Plasma-derived ctDNA sequencing has been shown to reproduce tumor tissue exome sequencing for identifying patients who are likely to respond to pembrolizumab.62 Kim et al showed that ctDNA mutational load score was well correlated with response to pembrolizumab, and it appeared to predict PFS, at least, as well as the tissue mutational load.59 These data suggest that in patients unable or unwilling to undergo invasive tissue biopsy, broad ctDNA profiling may suffice to accurately identify potential candidates for pembrolizumab therapy. However, this approach will fail to identify EBV-positive tumors that generally exhibit a low mutational load. Post-treatment changes in ctDNA were also predictors of both response and progression in GC. The identification of patients with a high risk of progression on the basis of changes in ctDNA at an early stage is useful for identifying patients who may need alternative therapeutic approaches and prevent confusion caused by pseudo-progression.

Gut microbiota

Specific members of the gut microbiota act as modulators of TILs and may influence the efficacy of immunotherapy. Bifidobacterium spp. enhanced the efficacy of anti-PD-L1 therapy in a mouse model.63 Oral administration of Bifidobacterium alone improved tumor control to the same degree as PD-L1-specific antibody therapy, and anti-PD-L1 combination treatment nearly abolished tumor outgrowth. Similarly, Bifidobacterium spp. reportedly enhanced the efficacy of cancer immunotherapy by CTLA.64

A recent report demonstrated that primary resistance to ICIs can be attributed to abnormal gut microbiome composition.65 In patients with advanced cancer, antibiotics inhibit the clinical benefit of ICIs. Fecal microbiota transplantation (FMT) from cancer patients, who responded to ICIs, into sterile mice enhanced the antitumor effects of PD-1 blockade, whereas FMT from non-responders did not. The correlation between the gut microbiome of melanoma patients undergoing anti-PD-1 therapy and its efficacy has also been reported.66 Significant differences were observed in the diversity and composition of the gut microbiome of responders vs non-responders. The analysis of patient fecal microbiome samples in responding patients showed significantly higher alpha diversity (P<0.01) and relative abundance of bacteria of the Ruminococcaceae family (P<0.01).
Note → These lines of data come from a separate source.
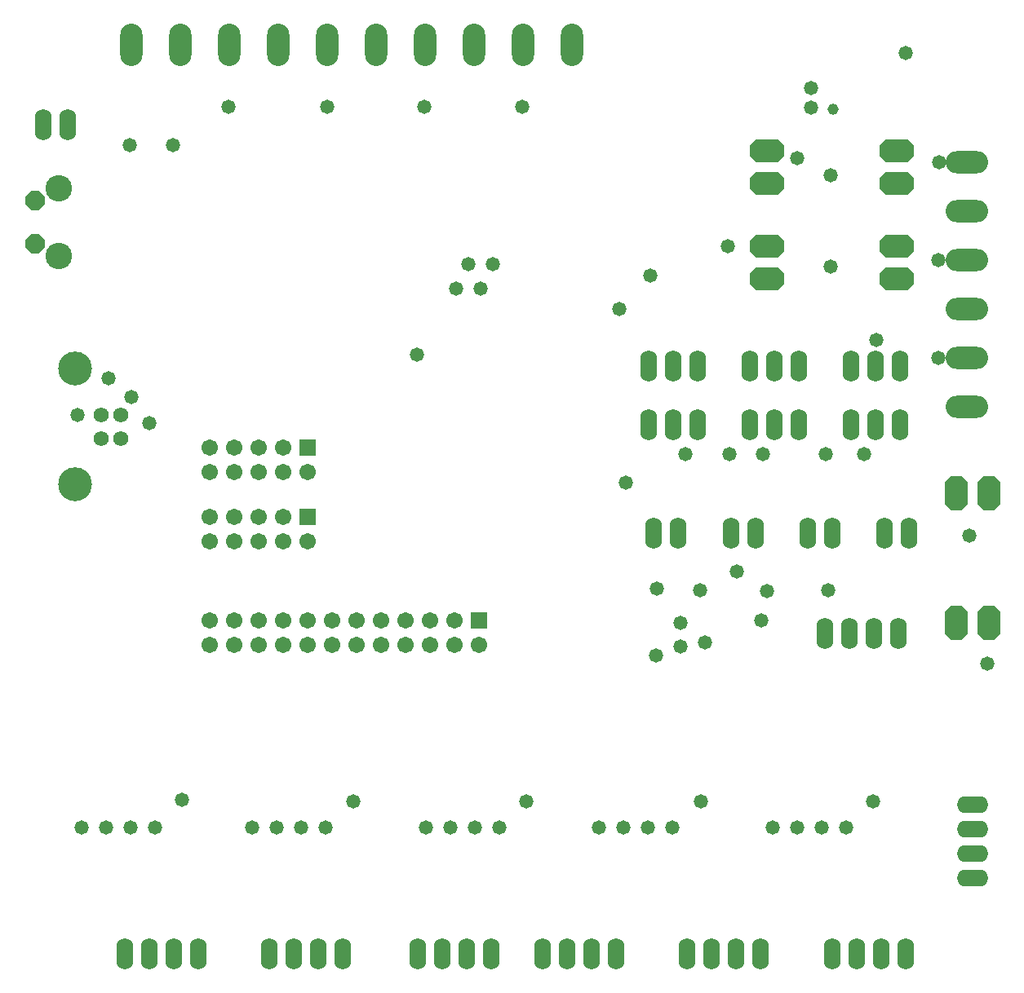
<source format=gbs>
G04 Layer_Color=16711935*
%FSLAX24Y24*%
%MOIN*%
G70*
G01*
G75*
%ADD178C,0.0580*%
%ADD224R,0.0671X0.0671*%
%ADD225C,0.0671*%
%ADD226O,0.0680X0.1280*%
G04:AMPARAMS|DCode=227|XSize=141mil|YSize=91mil|CornerRadius=0mil|HoleSize=0mil|Usage=FLASHONLY|Rotation=180.000|XOffset=0mil|YOffset=0mil|HoleType=Round|Shape=Octagon|*
%AMOCTAGOND227*
4,1,8,-0.0705,0.0228,-0.0705,-0.0228,-0.0478,-0.0455,0.0478,-0.0455,0.0705,-0.0228,0.0705,0.0228,0.0478,0.0455,-0.0478,0.0455,-0.0705,0.0228,0.0*
%
%ADD227OCTAGOND227*%

G04:AMPARAMS|DCode=228|XSize=141mil|YSize=91mil|CornerRadius=0mil|HoleSize=0mil|Usage=FLASHONLY|Rotation=270.000|XOffset=0mil|YOffset=0mil|HoleType=Round|Shape=Octagon|*
%AMOCTAGOND228*
4,1,8,-0.0228,-0.0705,0.0228,-0.0705,0.0455,-0.0478,0.0455,0.0478,0.0228,0.0705,-0.0228,0.0705,-0.0455,0.0478,-0.0455,-0.0478,-0.0228,-0.0705,0.0*
%
%ADD228OCTAGOND228*%

%ADD229O,0.0905X0.1730*%
%ADD230C,0.1385*%
%ADD231C,0.0620*%
%ADD232C,0.1080*%
%ADD233P,0.0844X8X292.5*%
%ADD234O,0.1730X0.0905*%
%ADD235O,0.1280X0.0680*%
%ADD236C,0.0580*%
%ADD237C,0.0460*%
D178*
X18090Y28630D02*
D03*
X18590Y29630D02*
D03*
X19090Y28630D02*
D03*
X19580Y29630D02*
D03*
X16460Y25930D02*
D03*
X4820Y24200D02*
D03*
X3860Y24990D02*
D03*
X24750Y27820D02*
D03*
X33010Y6620D02*
D03*
X25921D02*
D03*
X11744D02*
D03*
X4776D02*
D03*
X34010D02*
D03*
X26921D02*
D03*
X12744D02*
D03*
X5776D02*
D03*
X32010D02*
D03*
X24921D02*
D03*
X10744D02*
D03*
X3776D02*
D03*
X31010D02*
D03*
X23921D02*
D03*
X9744D02*
D03*
X2776D02*
D03*
X18835D02*
D03*
X19835D02*
D03*
X16835D02*
D03*
X17835D02*
D03*
X35226Y26545D02*
D03*
X33290Y16300D02*
D03*
X30760Y16270D02*
D03*
X35120Y7680D02*
D03*
X28070D02*
D03*
X13860D02*
D03*
X6870Y7730D02*
D03*
X20790Y36060D02*
D03*
X16770D02*
D03*
X12800D02*
D03*
X8780D02*
D03*
X33180Y21880D02*
D03*
X29240D02*
D03*
X25020Y20700D02*
D03*
X34730Y21880D02*
D03*
X30610D02*
D03*
X27440D02*
D03*
X29550Y17060D02*
D03*
X27250Y14000D02*
D03*
X28250Y14190D02*
D03*
X27250Y14970D02*
D03*
X26270Y16390D02*
D03*
X28050Y16310D02*
D03*
X20940Y7670D02*
D03*
X30550Y15060D02*
D03*
X26250Y13655D02*
D03*
X36450Y38280D02*
D03*
X26020Y29160D02*
D03*
X4750Y34500D02*
D03*
X37810Y33820D02*
D03*
X32020Y33970D02*
D03*
X37770Y29810D02*
D03*
X29160Y30380D02*
D03*
X37770Y25820D02*
D03*
X39764Y13307D02*
D03*
X6500Y34500D02*
D03*
X5541Y23140D02*
D03*
X2618Y23474D02*
D03*
X39035Y18533D02*
D03*
X33386Y33278D02*
D03*
Y29537D02*
D03*
D224*
X19010Y15060D02*
D03*
X12010Y19300D02*
D03*
Y22150D02*
D03*
D225*
X19010Y14060D02*
D03*
X18010Y15060D02*
D03*
Y14060D02*
D03*
X17010Y15060D02*
D03*
Y14060D02*
D03*
X16010Y15060D02*
D03*
Y14060D02*
D03*
X15010Y15060D02*
D03*
Y14060D02*
D03*
X14010Y15060D02*
D03*
Y14060D02*
D03*
X13010Y15060D02*
D03*
Y14060D02*
D03*
X12010Y15060D02*
D03*
Y14060D02*
D03*
X11010Y15060D02*
D03*
Y14060D02*
D03*
X10010Y15060D02*
D03*
Y14060D02*
D03*
X9010Y15060D02*
D03*
Y14060D02*
D03*
X8010Y15060D02*
D03*
Y14060D02*
D03*
Y18300D02*
D03*
Y19300D02*
D03*
X9010Y18300D02*
D03*
Y19300D02*
D03*
X10010Y18300D02*
D03*
Y19300D02*
D03*
X11010Y18300D02*
D03*
Y19300D02*
D03*
X12010Y18300D02*
D03*
X8010Y21150D02*
D03*
Y22150D02*
D03*
X9010Y21150D02*
D03*
Y22150D02*
D03*
X10010Y21150D02*
D03*
Y22150D02*
D03*
X11010Y21150D02*
D03*
Y22150D02*
D03*
X12010Y21150D02*
D03*
D226*
X1200Y35350D02*
D03*
X2200D02*
D03*
X32085Y25490D02*
D03*
X31085D02*
D03*
X30085D02*
D03*
X34220D02*
D03*
X35220D02*
D03*
X36220D02*
D03*
X27950D02*
D03*
X26950D02*
D03*
X25950D02*
D03*
X36220Y23090D02*
D03*
X35220D02*
D03*
X34220D02*
D03*
X30085D02*
D03*
X31085D02*
D03*
X32085D02*
D03*
X27950D02*
D03*
X26950D02*
D03*
X25950D02*
D03*
X21600Y1450D02*
D03*
X22600D02*
D03*
X23600D02*
D03*
X24600D02*
D03*
X16500D02*
D03*
X17500D02*
D03*
X18500D02*
D03*
X19500D02*
D03*
X26130Y18630D02*
D03*
X27130D02*
D03*
X29300D02*
D03*
X30300D02*
D03*
X32450D02*
D03*
X33450D02*
D03*
X35580D02*
D03*
X36580D02*
D03*
X33150Y14550D02*
D03*
X34150D02*
D03*
X35150D02*
D03*
X36150D02*
D03*
X7550Y1450D02*
D03*
X6550D02*
D03*
X5550D02*
D03*
X4550D02*
D03*
X13450D02*
D03*
X12450D02*
D03*
X11450D02*
D03*
X10450D02*
D03*
X30500D02*
D03*
X29500D02*
D03*
X28500D02*
D03*
X27500D02*
D03*
X36450D02*
D03*
X35450D02*
D03*
X34450D02*
D03*
X33450D02*
D03*
D227*
X30760Y32930D02*
D03*
Y34270D02*
D03*
X36060D02*
D03*
Y32930D02*
D03*
X30760Y29030D02*
D03*
Y30370D02*
D03*
X36060D02*
D03*
Y29030D02*
D03*
D228*
X39843Y20288D02*
D03*
X38503D02*
D03*
Y14988D02*
D03*
X39843D02*
D03*
D229*
X4800Y38620D02*
D03*
X6800D02*
D03*
X8800D02*
D03*
X10800D02*
D03*
X12800D02*
D03*
X14800D02*
D03*
X16800D02*
D03*
X18800D02*
D03*
X20800D02*
D03*
X22800D02*
D03*
D230*
X2500Y20630D02*
D03*
Y25362D02*
D03*
D231*
X3570Y22500D02*
D03*
Y23492D02*
D03*
X4360D02*
D03*
Y22500D02*
D03*
D232*
X1840Y29970D02*
D03*
Y32730D02*
D03*
D233*
X860Y30460D02*
D03*
Y32240D02*
D03*
D234*
X38950Y29825D02*
D03*
Y31825D02*
D03*
Y33825D02*
D03*
Y27825D02*
D03*
Y25825D02*
D03*
Y23825D02*
D03*
D235*
X39180Y7550D02*
D03*
Y6550D02*
D03*
Y5550D02*
D03*
Y4550D02*
D03*
D236*
X32579Y36850D02*
D03*
X32559Y36053D02*
D03*
D237*
X33470Y35960D02*
D03*
M02*

</source>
These results indicate that manipulating the microbiota modulates cancer immunotherapy.

Conclusion

In the era of targeted therapy and personalized medicine, immunotherapy has shifted the treatment paradigm of GC. Although nivolumab has proven its efficacy as monotherapy in the salvage-line setting, further research is required for determining other regimens or combinations that will improve efficacy and tolerability. In addition, for guiding patient selection and identifying those who could benefit from ICIs, deeper genetic and immunological characterization of GC is required.